Anti-Abortion Bill Passes:

The Republican-controlled House has approved a restrictive abortion bill that would ban the procedure starting 20 weeks after conception. The “fetal pain” legislation passed late Tuesday afternoon by a 228-196 vote that fell mostly along party lines, with six Democrats supporting it and six Republicans opposing. It has virtually no chance of passing the Democratic-led Senate, however, and even if it did, the White House has already said it would veto the bill. (Read more)

Crossing Party Lines: Sen. Lisa Murkowski, R-Alaska, who once supported a constitutional amendment defining marriage as between one man and one woman, now says same-sex couples should be allowed to wed. In an op-ed posted to her website Wednesday, the senator explained her new position. “The Supreme Court is set to make a pair of decisions on the topic of marriage equality shortly, and the national conversation on this issue is picking back up,” she wrote. “This is a significant moment for our nation when it comes to rethinking our society’s priorities and the role of government in Americans’ private lives and decisions, so I want to be absolutely clear with Alaskans. I am a life-long Republican because I believe in promoting freedom and limiting the reach of government. When government does act, I believe it should encourage family values. I support the right of all Americans to marry the person they love and choose because I believe doing so promotes both values: it keeps politicians out of the most private and personal aspects of peoples’ lives — while also encouraging more families to form and more adults to make a lifetime commitment to one another.” Murkowski, along with Rob Portman of Ohio and Mark Kirk of Illinois, are the only three Senate Republicans who have voiced support for gay marriage. (Read more)
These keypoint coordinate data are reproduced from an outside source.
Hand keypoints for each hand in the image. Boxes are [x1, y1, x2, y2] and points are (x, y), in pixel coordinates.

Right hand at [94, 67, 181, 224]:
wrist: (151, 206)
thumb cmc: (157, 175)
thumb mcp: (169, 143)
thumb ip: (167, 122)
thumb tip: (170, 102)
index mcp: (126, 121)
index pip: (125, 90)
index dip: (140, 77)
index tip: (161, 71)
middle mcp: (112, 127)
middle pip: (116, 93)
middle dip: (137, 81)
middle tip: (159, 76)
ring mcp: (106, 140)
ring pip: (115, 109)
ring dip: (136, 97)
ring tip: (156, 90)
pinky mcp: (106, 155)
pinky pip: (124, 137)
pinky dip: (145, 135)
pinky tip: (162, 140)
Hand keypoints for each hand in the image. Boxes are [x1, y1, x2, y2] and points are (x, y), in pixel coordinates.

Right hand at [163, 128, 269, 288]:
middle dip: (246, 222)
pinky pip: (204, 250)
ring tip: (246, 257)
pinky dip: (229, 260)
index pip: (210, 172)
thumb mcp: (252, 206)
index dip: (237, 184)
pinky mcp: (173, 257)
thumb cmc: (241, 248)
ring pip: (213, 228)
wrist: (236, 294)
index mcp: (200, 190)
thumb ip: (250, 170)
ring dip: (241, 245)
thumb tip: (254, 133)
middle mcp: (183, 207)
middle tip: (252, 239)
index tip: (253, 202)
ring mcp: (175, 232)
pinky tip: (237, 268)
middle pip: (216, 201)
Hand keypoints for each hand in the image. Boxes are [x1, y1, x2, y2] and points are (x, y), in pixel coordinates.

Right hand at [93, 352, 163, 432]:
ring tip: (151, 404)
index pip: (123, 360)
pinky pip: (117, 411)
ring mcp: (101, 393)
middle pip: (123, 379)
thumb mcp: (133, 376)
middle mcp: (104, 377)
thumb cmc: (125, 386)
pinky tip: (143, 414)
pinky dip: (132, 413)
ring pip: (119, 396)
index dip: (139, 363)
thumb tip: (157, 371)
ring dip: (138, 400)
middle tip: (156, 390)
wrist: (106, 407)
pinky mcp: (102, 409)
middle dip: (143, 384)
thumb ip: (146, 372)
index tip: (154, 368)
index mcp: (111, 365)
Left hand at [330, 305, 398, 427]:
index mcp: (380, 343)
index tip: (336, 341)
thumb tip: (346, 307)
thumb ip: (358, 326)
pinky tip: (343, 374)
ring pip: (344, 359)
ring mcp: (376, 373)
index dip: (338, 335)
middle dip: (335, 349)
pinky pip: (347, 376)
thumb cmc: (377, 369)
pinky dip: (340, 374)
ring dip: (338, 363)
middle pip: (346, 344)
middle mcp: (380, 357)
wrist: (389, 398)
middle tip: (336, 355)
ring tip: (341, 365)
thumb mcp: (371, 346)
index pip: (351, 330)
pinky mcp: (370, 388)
She Means Business: Sen. Elizabeth Warren, D-Mass., announced on the Senate floor Wednesday that she would be voting against President Obama’s nominee to head the country’s trade office, Michael Froman. Warren’s reason: Froman denied a recent request she made that a major Asia-Pacific trade agreement involving the U.S. be more transparent to the public. “I am voting against Mr. Froman’s nomination later today because I believe we need a new direction from the Trade Representative — a direction that prioritizes transparency and public debate,” she said. “The American people have the right to know more about the negotiations that will have dramatic impact on the future of the American economy. And that will have a dramatic impact on our working men and women, on the environment, on the Internet.” (Read more)

Open Mic: After a congressional hearing on the National Security Agency’s controversial surveillance program Tuesday, things got a little chummy between NSA Director Keith Alexander and FBI Deputy Director Sean Joyce. Thanks to a hot mic (oops!), Alexander was overheard offering Joyce praise for his testimony. “Thank you, Sean,” Alexander could be heard saying. “Tell your boss I owe him another friggin’ beer.” The exchange was caught by journalist Ben Doernberg, who was the first to report it. (Read more)

Role Playing: In a speech Monday on the House floor supporting the Defense of Marriage Act that was filled with ideas possibly ripped from the 1950s television series “Father Knows Best,” Rep. Phil Gingrey, R-Ga., suggested that children be taught about traditional gender roles in marriage because, in his warped view, dads do some things “maybe a little bit better” than mothers. He argues that young girls and boys should be taught “at a very early age” that “this is what’s important” for their gender. Gingrey, the leading GOP candidate in Georgia’s Senate race, added that he believes for families to thrive, children need to have fathers and women need to have husbands. Think Progress debunks Gingrey’s claims: “While Gingrey is right that each parent brings different strengths to a family, his suggestion that only opposite-sex couples can bring complementary skills is nearly as archaic as his view that children should be taught to conform to his outdated view of gender roles. And despite his assertions, the gender of parents has never been proven to be a relevant factor in the quality of parenting.” (Read more)

Video of the Day: Sen. Jon Tester, D-Mont., has consistently spoken out against the Supreme Court’s Citizens United decision. And on Wednesday, he put his money where his mouth is by introducing an amendment aimed at ending corporate personhood. “Montanans expect real people and their ideas — not corporations and their money — to decide our elections,” Tester said in a video posted to his site. “The Citizens United decision undermines Montana values and distorts the democratic process. Montanans rejected corporate control of elections a century ago, and I’m proud to join them in standing up for our long-held values.” Sorry, Mitt Romney … Tester’s right. Corporations are not people.